Most of information about me on WikiLeaks is true,
Scott

Tuesday, February 22, 2011

It's a celebration!

Dear Reader,

Well, it has been a year (and seven days) since I began this blog. As a way to thank you (the Reader), I was going to post an entry every weekday this week on news items I never commented on. In proper Another Internet Blog fashion, I did not start on Monday. So I guess I will have to post a new entry everyday from today (Tuesday) to Saturday. Even my "I am a week late on the anniversary" is a day late (I doubt you're surprised).

These entries may not be long or good, but they will be everyday!

Happy birthday AIB 1:

Junior Seau drives off cliff

Pretend this is October 18, 2010 (holy shit how are these midterm elections going to go? (also you're welcome for updating twice in one day (stop saying I don't post often enough))). Remember football great Junior Seau? Well, he drove off a cliff this morning. As you are well aware this blog has a rich history of folks driving off of cliffs. This story is slightly different than our previous friends, who refuse to stay on the top side of a fucking mountain, in that JS survived.
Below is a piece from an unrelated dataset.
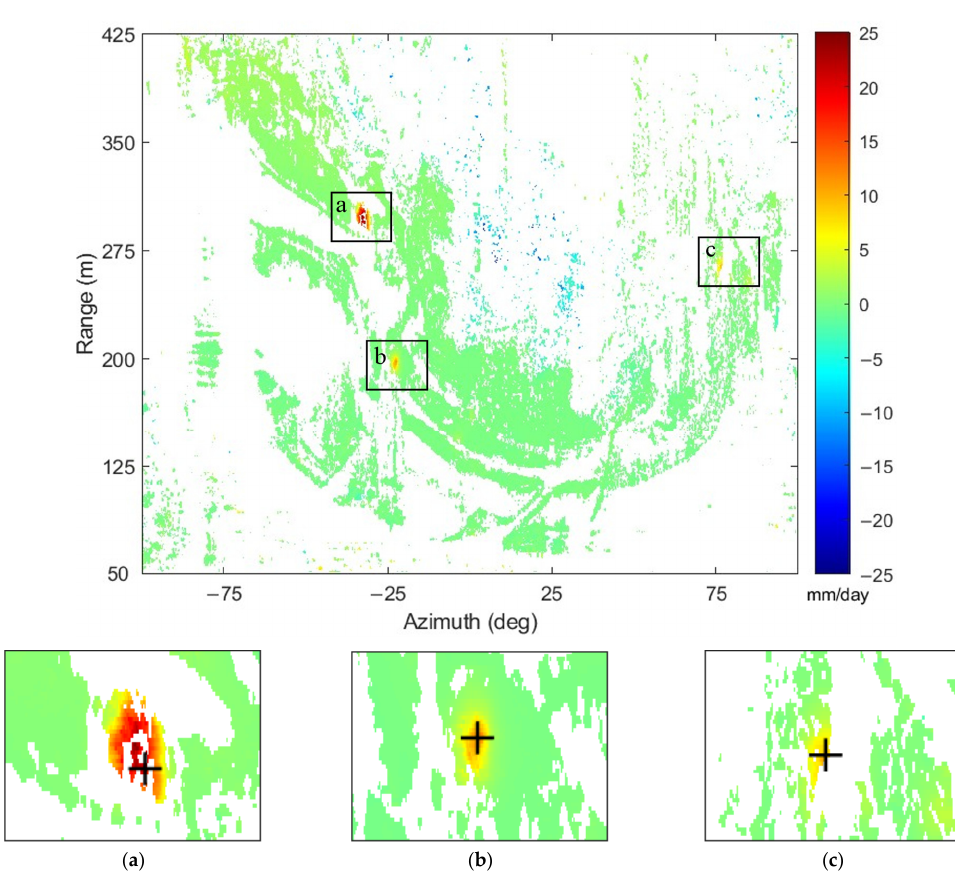
Figure 8. The average deformation rate from 3 April to 4 April 2021 obtained with the sequential estimation method and the three significant deformation regions ( a – c ).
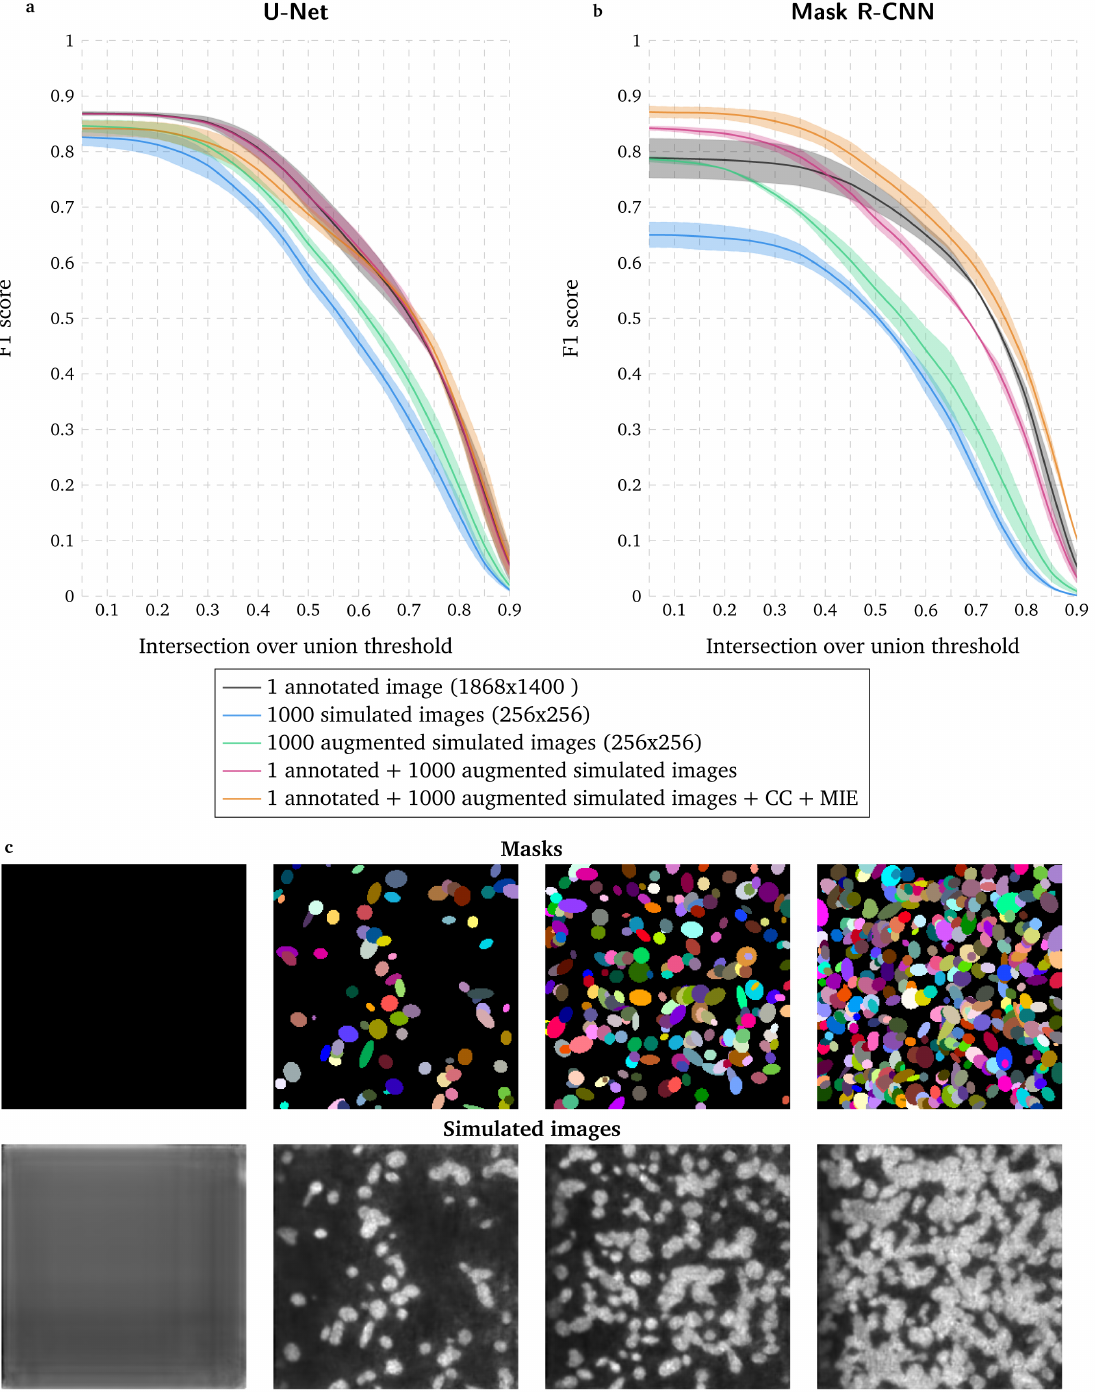
Figure 2. Evaluation of deep learning-based segmentation when using a conditional Generative Adversarial Network to increase the size of the training dataset. a First row: masks generated as ellipses (see Methods) and represented with unique colors. Second row: images simulated from masks shown in first row with a conditional Generative Adversarial Network (GAN). b – c F1 score for range of IoU thresholds obtained with U-Net b and Mask R-CNN c trained with 1 annotated image with data augmentation (DA), 1000 simulated images, 1000 augmented simulated images, 1 annotated image with DA combined with 1000 augmented simulated images and 1 annotated image with DA combined with 1000 augmented simulated images as well as a high-throughput chemical screen on U2OS cells dataset (CC) and a widefield mouse intestinal epithelium dataset (MIE). Lines correspond to average F1 score over the two tested images while the shaded areas represent the standard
How did this happen? It turns out that Tiaina Baul Seau Jr. (his actual name) was just tuckered out and decided to take a quick naynay while driving. As you may have guessed, this is probably not the best idea, if you goal is to not drive off of a cliff.

Why was he so tired? There are three reasons:

1. It was 2:30 AM. That is pretty late to be joy riding where the world ends. Now, you might be wondering why he was driving so late. That brings us to...

2. He was released from police custody around then, and was heading home. You see, he wanted to just go home and sleep with his girlfriend. So, why was he in police custody?

3. He was there because he was arrested for allegedly beating his girlfriend (that is very tiring, no wonder he fell asleep).

So you see it makes perfect sense now. It a classic story. Man plays football, man retires from football, man meets girl, man beats girl, man gets arrested, man leaves police custody, man falls asleep whilst driving, man drives off cliff. I've seen it hundreds of times (I may or may not drug people at the DMV with NyQuil).

Anyway, TBSJ only suffered minor injuries, and his girlfriend didn't press charges. Everyone lived happily ever after.